Exercise goal :: Write out the text of the entries from the start through the line containing "るきっかけとなりました。", inclusive, leaving out any pictures.
*** Excerpted records Section Begins ***
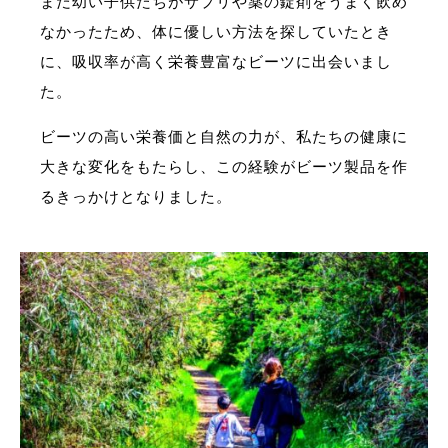
まだ幼い子供たちがサプリや薬の錠剤をうまく飲め
なかったため、体に優しい方法を探していたとき
に、吸収率が高く栄養豊富なビーツに出会いまし
た。
ビーツの高い栄養価と自然の力が、私たちの健康に
大きな変化をもたらし、この経験がビーツ製品を作
るきっかけとなりました。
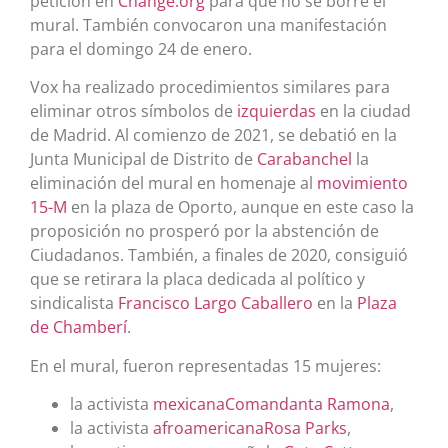
petición en
Change.org
para que no se borre el
mural.​ También convocaron una manifestación
para el domingo 24 de enero.​
Vox ha realizado procedimientos similares para
eliminar otros símbolos de
izquierdas
en la ciudad
de Madrid.​ Al comienzo de 2021, se debatió en la
Junta Municipal de Distrito de
Carabanchel
la
eliminación del mural en homenaje al
movimiento
15-M
en la plaza de Oporto, aunque en este caso la
proposición no prosperó por la abstención de
Ciudadanos.​ También, a finales de 2020, consiguió
que se retirara la placa dedicada al político y
sindicalista
Francisco Largo Caballero
en la
Plaza
de Chamberí
.
En el mural, fueron representadas 15 mujeres:
la activista
mexicana
Comandanta Ramona
,
la activista
afroamericana
Rosa Parks
,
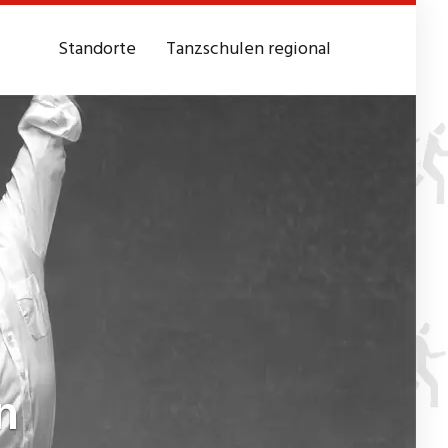
Standorte
Tanzschulen regional
n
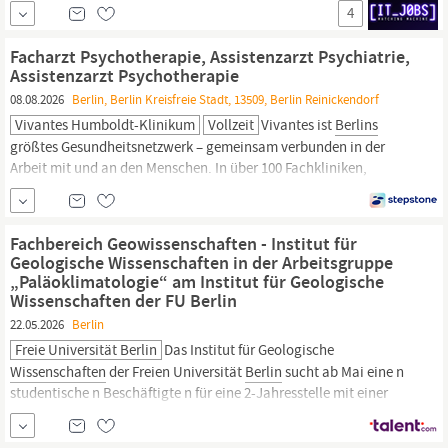
motivierende Führungspersönlichkeit mit Gestaltungswillen und
4
Verantwortungsbewusstsein Wir bieten Ihnen Vergütung nach TV-
L
Berlin,
inklusive einer Jahressonderzahlung und 30 Tage...
Facharzt Psychotherapie, Assistenzarzt Psychiatrie,
Assistenzarzt Psychotherapie
08.08.2026
Berlin, Berlin Kreisfreie Stadt, 13509, Berlin Reinickendorf
Vivantes Humboldt-Klinikum
Vollzeit
Vivantes ist
Berlins
größtes Gesundheitsnetzwerk – gemeinsam verbunden in der
Arbeit mit und an den Menschen. In über 100 Fachkliniken,
Instituten und Pflegeeinrichtungen stellen wir die erstklassige
medizinische und pflegerische Versorgung für einen großen Teil
der
Berliner
innen sicher. Wie
Berlin
sind wir in jedem...
Fachbereich Geowissenschaften - Institut für
Geologische Wissenschaften in der Arbeitsgruppe
„Paläoklimatologie“ am Institut für Geologische
Wissenschaften der FU Berlin
22.05.2026
Berlin
Freie Universität Berlin
Das Institut für Geologische
Wissenschaften
der Freien Universität
Berlin
sucht ab Mai eine n
studentische n Beschäftigte n für eine 2-Jahresstelle mit einer
Arbeitszeit von 41 Stunden im Monat in der AG Paläoklimatologie.
Die AG Paläoklimatologie widmet sich der Erforschung der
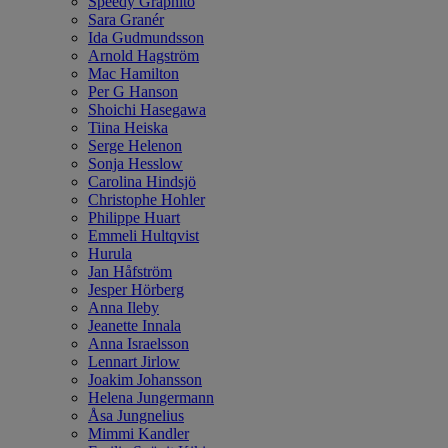
Speedy Graphito
Sara Granér
Ida Gudmundsson
Arnold Hagström
Mac Hamilton
Per G Hanson
Shoichi Hasegawa
Tiina Heiska
Serge Helenon
Sonja Hesslow
Carolina Hindsjö
Christophe Hohler
Philippe Huart
Emmeli Hultqvist
Hurula
Jan Håfström
Jesper Hörberg
Anna Ileby
Jeanette Innala
Anna Israelsson
Lennart Jirlow
Joakim Johansson
Helena Jungermann
Åsa Jungnelius
Mimmi Kandler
*** Excerpted records Section Ends ***
Result of the exercise ::
まだ幼い子供たちがサプリや薬の錠剤をうまく飲め
なかったため、体に優しい方法を探していたとき
に、吸収率が高く栄養豊富なビーツに出会いまし
た。
ビーツの高い栄養価と自然の力が、私たちの健康に
大きな変化をもたらし、この経験がビーツ製品を作
るきっかけとなりました。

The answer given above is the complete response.